Anyway, they go one to further give some examples of evidence that semantics and syntactics are both being adequately understood:

Akeakamai’s knowledge of the grammar of the language. As a test of Akeakamai’s grammatical knowledge of the language she had been taught, Louis Herman, Stan Kuczaj, and Mark Holder constructed anomalous gestural sentences. These were sentences that violated the syntactic rules of the language or the semantic relations among words. The researchers then studied the dolphin’s spontaneous responses to these sentences. For example, the researchers compared the dolphin’s responses to three similar gestural sequences: person hoop fetch, person speaker fetch, and person speaker hoop fetch. The first sequence is a proper instruction; it violates no semantic or syntactic rule of the learned language. It directs the dolphin to bring the hoop to the person, which the dolphin does easily. The second sequence is a syntactically correct sequence but is a semantic anomaly inasmuch as it directs the dolphin to take the underwater speaker, firmly attached to the tank wall, to the person. The dolphin typically rejects sequences like this, by not initiating any action. The final sequence is a syntactic anomaly in that there is no sequential structure in the grammar of the language that provides for three object names within a sequence. However, embedded in the four-item anomaly are two semantically and syntactically correct three-item sequences, person hoop fetch and speaker hoop fetch. The dolphin in fact typically extracts one of these subsets and carries out the instruction implicit in that subset, by taking the hoop to the person or to the underwater speaker.

These different types of responses revealed a rather remarkable and intelligent analysis of the sequences. Thus, the dolphin did not terminate her response when an anomalous initial sequence such as person speaker was first detected. Instead, she continued to process the entire sequence, apparently searching backward and forward for proper grammatical structures as well as proper semantic relationships, until she found something she could act on, or not. This analytic type of sequence processing is part and parcel of sentence processing by human listeners.

And now for something kind of amazing that has to do with representation in a more abstract way, though it still relates to language.

As viewers, we understand this and often respond to the displayed content similarly to how we might respond to the real world.
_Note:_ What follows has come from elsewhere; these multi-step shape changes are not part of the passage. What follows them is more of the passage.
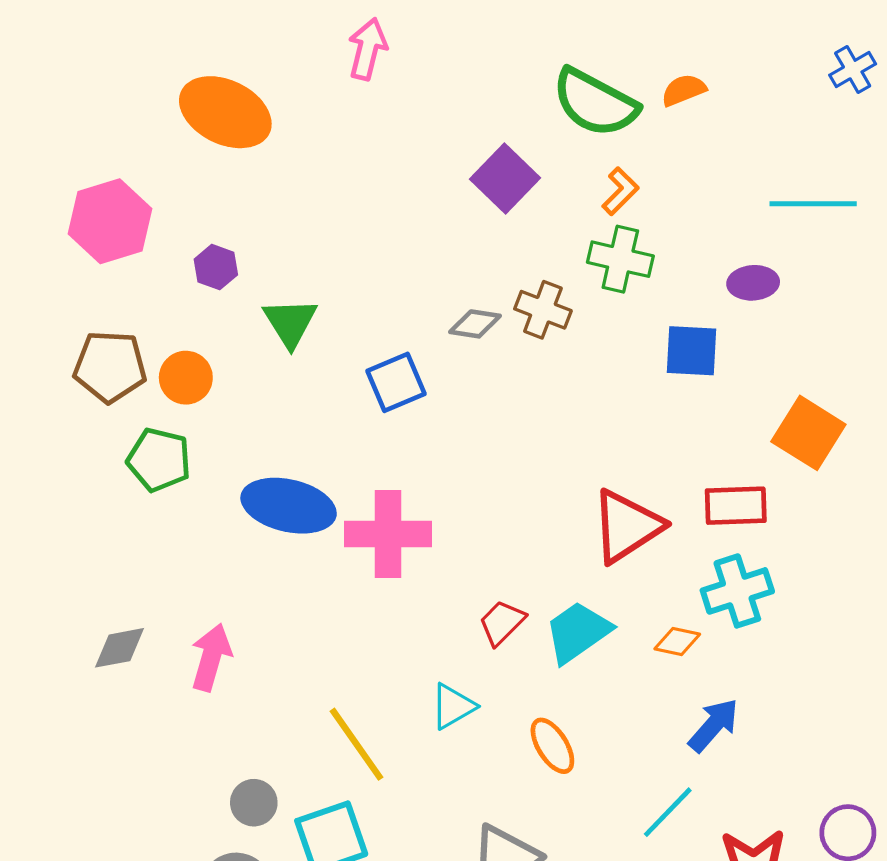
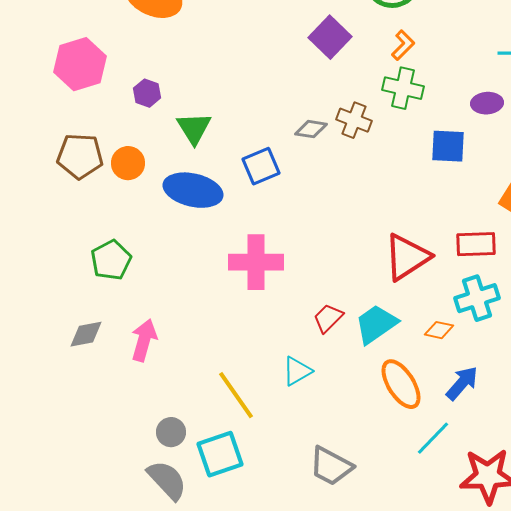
green pentagon: (159, 460) -> (111, 260), moved, turned 30
blue ellipse: (289, 506) -> (193, 190), moved
orange ellipse: (552, 746) -> (401, 384), moved, size x1.4

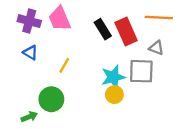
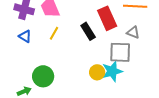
black rectangle: (103, 29) -> (88, 31), moved
yellow line: (64, 65) -> (54, 33), moved
cyan star: (113, 77) -> (112, 71), moved

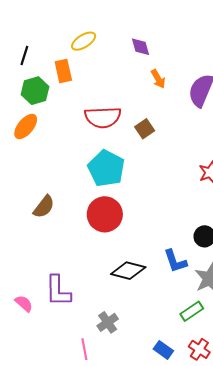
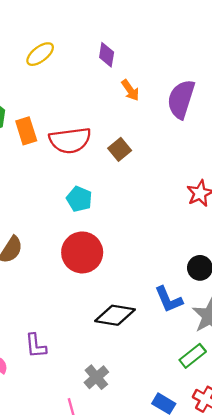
purple diamond: (141, 47) -> (107, 55), turned 30
orange rectangle: (63, 71) -> (26, 131), moved
cyan pentagon: (106, 168) -> (79, 199), size x0.6
purple L-shape: (58, 291) -> (36, 346), size x0.7

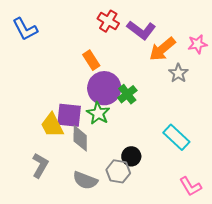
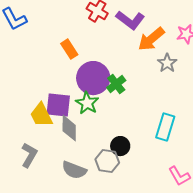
orange rectangle: (91, 60) -> (69, 49), moved
cyan rectangle: (176, 137) -> (165, 127), turned 64

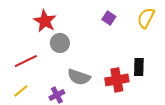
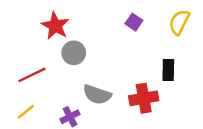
black rectangle: (139, 67) -> (168, 70), moved

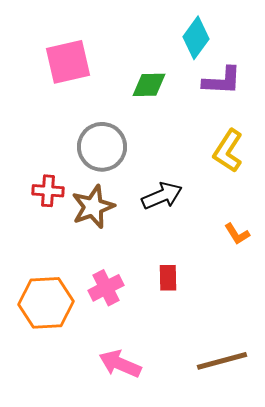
We of course understand that it is a representation, and not the real world. It appears, however, that an appreciation of television as a representation of the real world does not come easily to animals, even to apes. Sue Savage-Rumbaugh wrote in her book, Ape Language, that chimpanzees show at most a fleeting interest in television, and that from their behavior it was not possible to infer that they were seeing anything more than changing patterns or forms. Her own language -trained chimpanzee subjects, Sherman and Austin, only learned to attend to and interpret television scenes after months of exposure in the presence of human companions who reacted to the scenes by exclaiming or vocalizing at appropriate times. Louis Herman, Palmer Morrel-Samuels and Adam Pack tested whether the dolphin Akeakamai might respond appropriately to language instructions delivered by a trainer whose image was presented on a television screen. Akeakamai had never been exposed to television of any sort previously. Then, for the first time, the researchers simply placed a television monitor behind one of the underwater windows in the dolphin’s habitat and directed Akeakamai to swim down to the window. On arriving there she saw an image of the trainer on the screen. The trainer then proceeded to give Akeakamai instructions through the familiar gestural language. The dolphin watched and then turned and carried out the first instruction correctly and also responded correctly to 11 of 13 additional gestural instructions given her at that same testing session. In further tests, Akeakamai was able to respond accurately even to degraded images of the trainer, consisting, for example, of a pair of white hands moving about in black space. The overall results suggested that Akeakamai spontaneously processed the television displays as representations of the gestural language she had been exposed to live for many years previously.